The world's population is exponentially increasing which implies food production is also growing. In order to satisfy the growing demand, producers make massive use of pesticides, herbicides, and fertilizers to produce more and prevent pests from obliterating crops. However, this has a cost, as these compounds' high toxicity causes the death of millions of species.
The most aggressive pesticides have been banned for years in the European Union, but they are still found in the river basins of many rivers. In addition to affecting animal and plant species, according to the UN, the inappropriate use of these substances causes the death of 200,000 people a year, especially in developing countries.
But are pesticides really necessary to feed the world? A scientific article published this month in the Communications Biology journal reveals that it does not and proposes using natural enemies as an alternative to pesticides. According to experts, biological control of pests relieves the pressure on the land and contributes to the conservation of the natural environment.
The authors of the article are a group of researchers from the University of Agriculture and Forestry of Fujian (China) and the Center for International Cooperation in Agronomic Research for Development (CIRAD), which includes entomologists (experts in insects), biologists specialized in ecosystem conservation, agro-ecologists, and geographers.
The experts' goal is to eradicate the widespread belief that biological control of pests represents a danger for crops and for humanity because it is less effective. To do this, researchers focused on one of the biggest enemies of cassava (Manihot esculenta), a shrub extensively cultivated in America, Africa, and Oceania for its roots that have starches of high nutritional value.
The results of the work are aimed mainly at producers in Thailand, Vietnam, Cambodia, and Laos, which account for almost the of the world's cassava export market, and offers them an effective solution to stop the proliferation of the cassava cochineal (Phenacoccus manihoti), an insect that began to devastate extensive areas of cassava crops in Thailand in 2008.
At first, farmers reacted to the pest by spraying their fields with toxic insecticides that posed a high risk to people and the environment. Their response was justified because they lost 20% of the expected profits for that year.
Thai authorities asked the International Institute of Tropical Agriculture in Benin for help, as decades ago it had helped several African countries to control this plague.
They had succeeded to control de plague by using the Anagyrus lopezi, a species of parasitic wasp that deposits its eggs in the cassava cochinchilla.
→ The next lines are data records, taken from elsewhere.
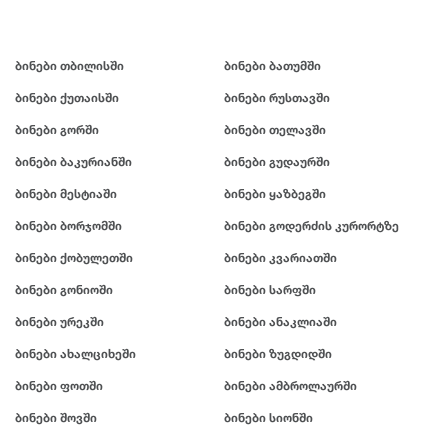
ბინები თბილისში
ბინები ბათუმში
ბინები ქუთაისში
ბინები რუსთავში
ბინები გორში
ბინები თელავში
ბინები ბაკურიანში
ბინები გუდაურში
ბინები მესტიაში
ბინები ყაზბეგში
ბინები ბორჯომში
ბინები გოდერძის კურორტზე
ბინები ქობულეთში
ბინები კვარიათში
ბინები გონიოში
ბინები სარფში
ბინები ურეკში
ბინები ანაკლიაში
ბინები ახალციხეში
ბინები ზუგდიდში
ბინები ფოთში
ბინები ამბროლაურში
ბინები შოვში
ბინები სიონში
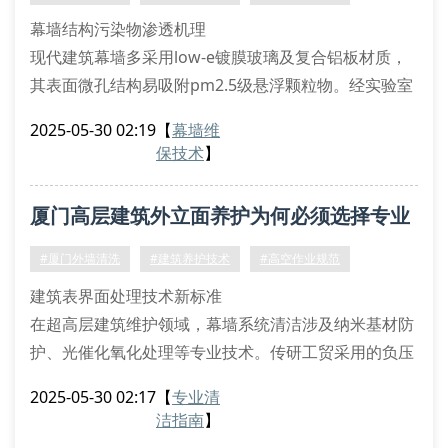
损维护。在厦门国际
幕墙结构污染物渗透机理
现代建筑幕墙多采用low-e镀膜玻璃及复合铝板材质，
其表面微孔结构易吸附pm2.5级悬浮颗粒物。经实验室
电镜扫描显示，常规清洗仅能去除粒径＞5μm的污染
2025-05-30 02:19
【
幕墙维
物，而纳米级有机硅污染会形成分子层吸附。传研工贸
保技术
】
采用的等离子雾化清洗技术，配合双亲性纳米清洗剂，
可有效分解0.3-1.2μm级顽固污染物。
厦门高层建筑外立面养护为何必须选择专业
高空清洗作业安全体系
根据jgj 80-2016《建筑施工高处作业安全规范》，
团队？
#厦门外墙清洗
#建筑养护技术
#高空作业规范
建筑表界面处理技术新标准
在超高层建筑维护领域，幕墙系统清洁涉及纳米基材防
护、光催化氧化处理等专业技术。传研工贸采用的负压
吸附式清洗装置，配备微米级过滤系统，能有效清除
2025-05-30 02:17
【
专业清
pm2.5级悬浮颗粒物。根据gb 50352-2019《民用建筑
洁指南
】
设计统一标准》，外立面清洗需符合材料耐受性参数，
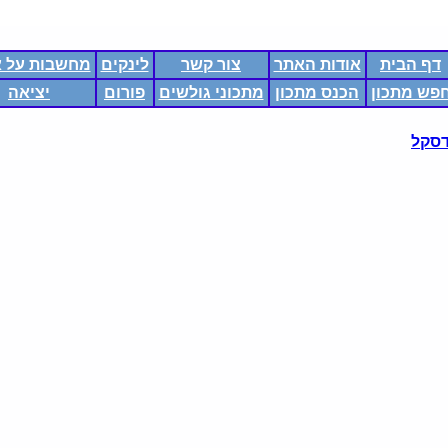
דף הבית
אודות האתר
צור קשר
לינקים
מחשבות על א
פש מתכון
הכנס מתכון
מתכוני גולשים
פורום
יציאה
דסקל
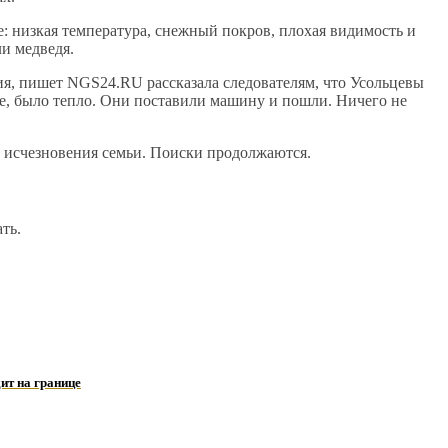
: низкая температура, снежный покров, плохая видимость и
и медведя.
ия, пишет NGS24.RU рассказала следователям, что Усольцевы
ке, было тепло. Они поставили машину и пошли. Ничего не
у исчезновения семьи. Поиски продолжаются.
ть.
ит на границе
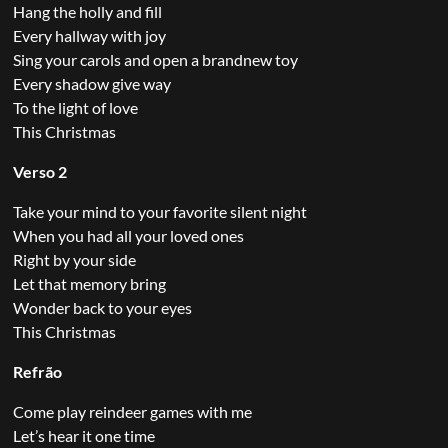
Hang the holly and fill
Every hallway with joy
Sing your carols and open a brandnew toy
Every shadow give way
To the light of love
This Christmas
Verso 2
Take your mind to your favorite silent night
When you had all your loved ones
Right by your side
Let that memory bring
Wonder back to your eyes
This Christmas
Refrão
Come play reindeer games with me
Let’s hear it one time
The larvae contained therein feed on the host, thereby killing it quickly.
Given the success in Africa, the same technique was implemented in Thailand in 2010 and, thanks to it, a large part of the hectares infested in 2008 were recovered and deforestation was also significantly reduced. A series of satellite images recently published show that there has been a 30 to more than 90% reduction of deforestation in some areas.
Cassava is a very versatile product, as it can be used to make industrial products, such as adhesives or paper, as well as by the pharmaceutical industry and, of course, by the food industry.